As a female, I will certainly agree that the men caught in these scandals get treated far worse than women would, I personally blame womens rights and feminism. But I've never been the "you go girl!" type. I was actually quite upset when our govenor had to resign after being caught with a hooker, not because I feel he was right in any way what so ever or that his wife should have sucked it up and stayed with him, but he did a good job, was always working on upstate, and what we got instead..lets not get into that.

I don't see where wanting to leave a relationship and cheating co-inside. I have never cheated, ever, and while I am the type who finds it hard to give up on a relationship and will drag them out until there is nothing left, in either case, from either point of view cheating is not acceptable by a man or a woman.
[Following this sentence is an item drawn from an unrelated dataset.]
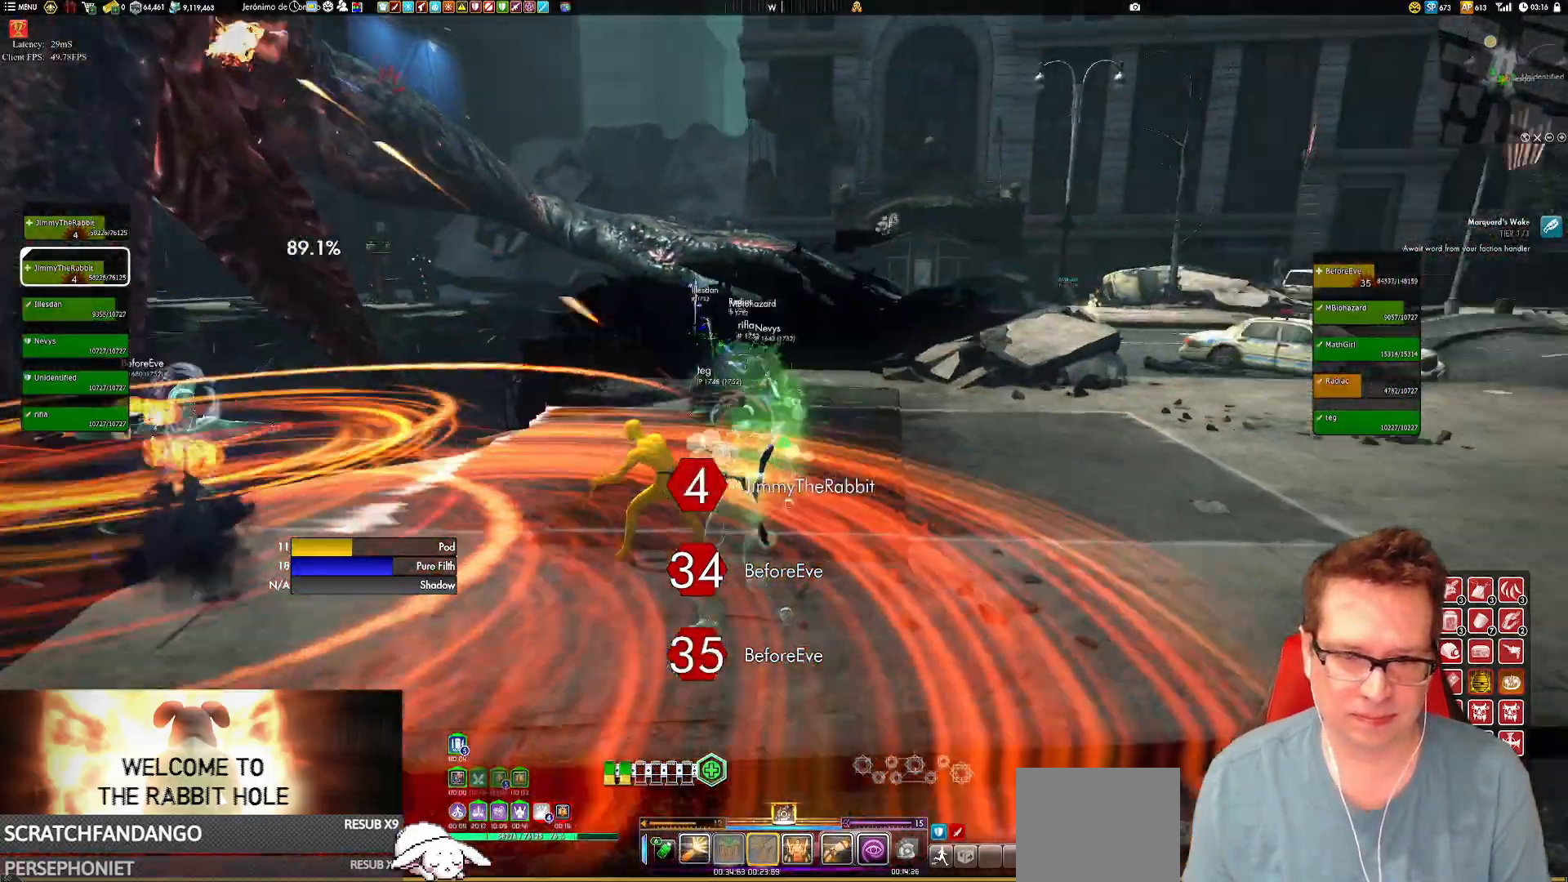
{"buttons": [], "left_stick": "down-left", "right_stick": "center", "events": [[401, "left_stick", "down"], [451, "left_stick", "down-left"], [467, "right_stick", "center"]]}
If you feel the need to go elsewhere, emotion reasons or other, do it as a single person. Don't do it while in a relationship, there is no need to cause further heart break.

My last break up ended with the statement "I can't do this any longer, I can't take anymore." However, after the relationship and his inability to accept it and intense need to continue to bother and contact me and threaten suicide and the like, then..then I got cruel. But I have seen my fair share of cruelties coming from both men and women in the end of relationships, it really depends on the person.


----------



## F-102 (Sep 15, 2010)

When the editor for the mag she was put on the cover for got criticized for putting a "husband stealer" (hmm..., nothing about her being a cheater who lied to her H and made him look like a fool), the editor defended her actions by saying her story was compelling and how LeAnn got through her most difficult time. Mag was Shape, I do believe.
Incidentally, her ex is moving on and looks like he has a bright future ahead of him.


----------



## CLucas976 (Jun 27, 2010)

ahh, I don't get to read shape magazine, I only get star,Ok, people, and cosmo. 

as well, it looks as if the ex of her new man is doing well too


----------



## F-102 (Sep 15, 2010)

Actually, no. She just got busted for a DUI. 
I don't know why it is, but I just got so super-obsessed by this story. In a way, it could be said that it started the series of events which brought me here.


----------